Artisans and businesses in Mexico were struggling because tourism was dead and they relied on American tourists to buy their products.
Having very little retail experience or knowledge of what it takes to sell, I offered to promote their products through our online platform.
At first, it worked. Our community was interested in purchasing the products and they were also eager to help.
But then, we faced two major hurdles:
1. American customers were wary of wiring or sending money to Mexico.
2. The cost of shipping for one product was extremely high.
We reach out to Casa Paz (an online gift shop located in Oaxaca).
That was when I reached out to Casa Paz, a lovely artisan gift shop located in Oaxaca.
Days prior to messaging them, I had regrammed their “red clay pig vase” or the vase that many of you recognize as “the marranito vase.”
The post had gained lots of attention and people were loving it.
I thought to myself, if people love this, maybe I can try to get Mexican artisans and businesses in touch with American audiences by serving as a type of “liaison” here in the United States.
Having very little knowledge of what it would take to work directly with the artisans and not being in Oaxaca and Mexico myself, I started by asking Casa Paz if they would be interested in partnering with me.
Casa Paz agrees to work with us.
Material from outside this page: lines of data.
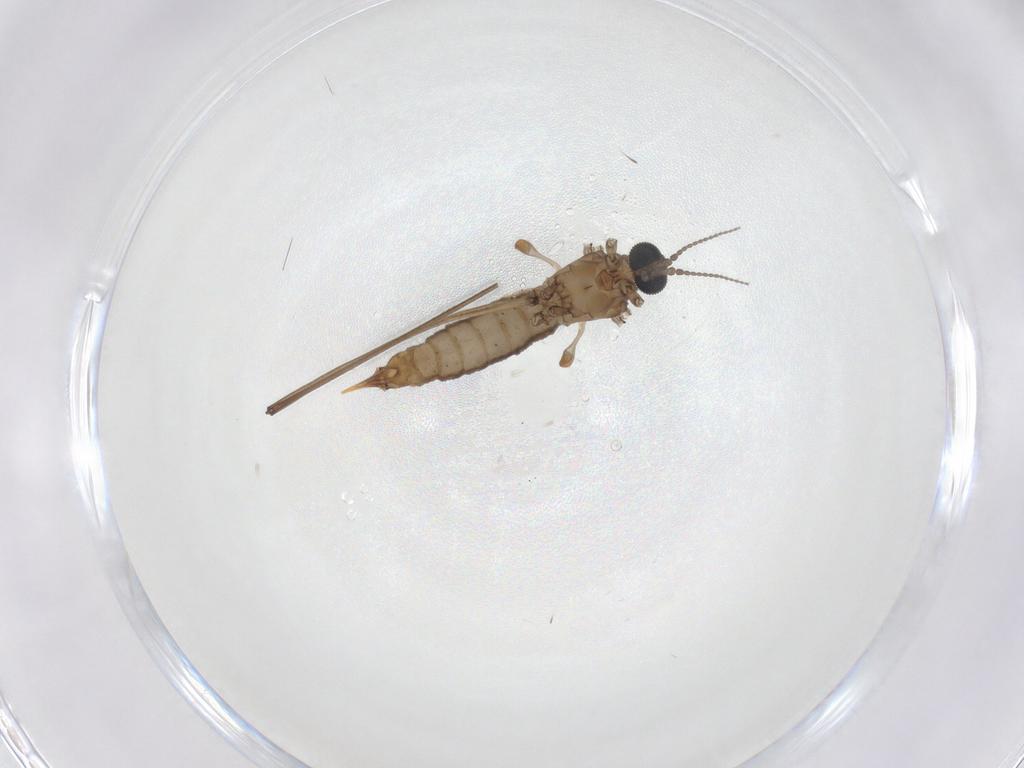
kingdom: Animalia
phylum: Arthropoda
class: Insecta
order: Diptera
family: Limoniidae
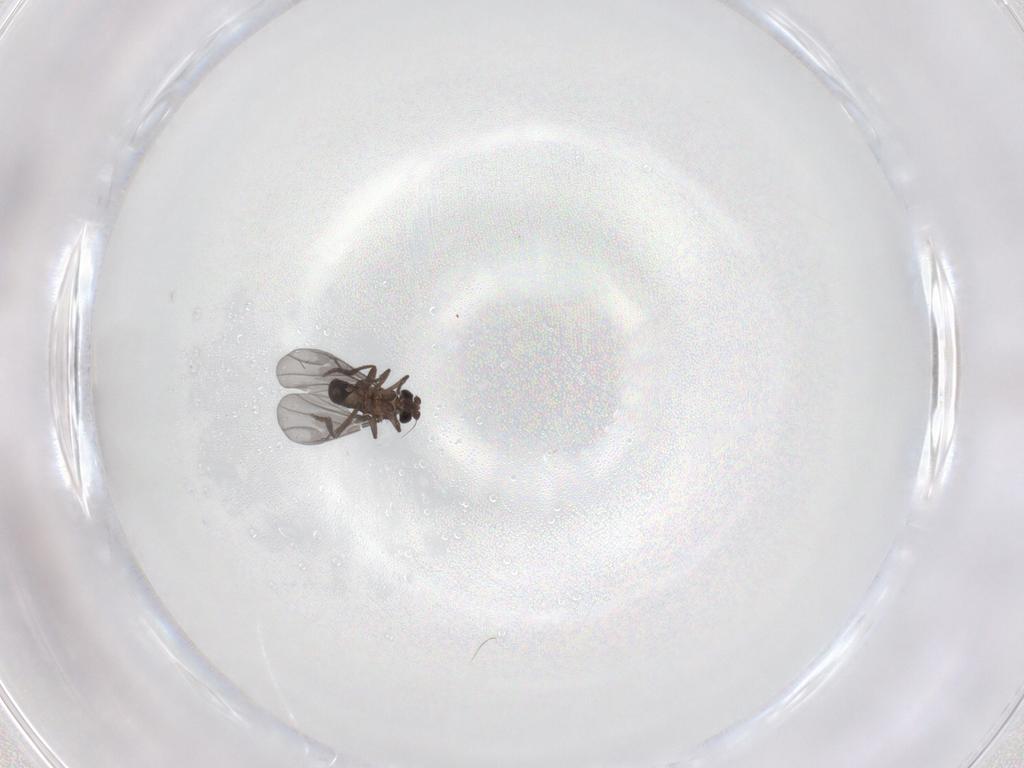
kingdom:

I launch an online Shopify store.
While Casa Paz worked on figuring out the cost of shipping and logistics, I began pouring myself into Shopify tutorials. Having no money for inventory and very little experience with retail, I thought we could list items on a pre-sale basis.
Eventually, we launched Mexico In My Pocket’s Shopify store and listed the red clay pig vase on a made to order basis. I was nervous and worried about how we would handle the logistics of everything, but it was a success!
As soon as the pig was listed on a Shopify website, the sales started happening.
We begin shipping orders and donating despensas (pantry baskets) to Oaxacan artisans in need.
I was ecstatic. For me, this was so much more than a sale. It was personal and purposeful. It was an opportunity to help the people I cared about so deeply and to help keep our Mexican culture and traditions alive.
From that moment on, in spite of the hurdles, late night hours, and broken marranitos along the way, I decided we needed to keep going.
So we began partnering with more and more businesses and artisans and eventually (thanks to Casa Paz’s help) we were also able to donate despensas (pantry baskets) for the artisans.
We open a brick and mortar gift shop in Brooklyn, New York!
After a year, my little apartment in Brooklyn, New York, was flooded with boxes and I needed to find a physical space to sell our products.
That was when my longtime amiga or “my Brooklyn mom,” offered me a retail space here in Brooklyn, New York.
I honestly couldn’t believe it. We had met 5 years ago when she opened her shop “Painted Swan” (my absolute favorite shop in Brooklyn) and in a full circle moment, she was giving me my chance.
So when people ask me “how did you get started?” I often smile, laugh, and tell them–– “It’s a long story, are you sure you want to hear it?”
But the truth is, I love telling it because it also means I get to introduce you to the amazing people who helped make all of this happen.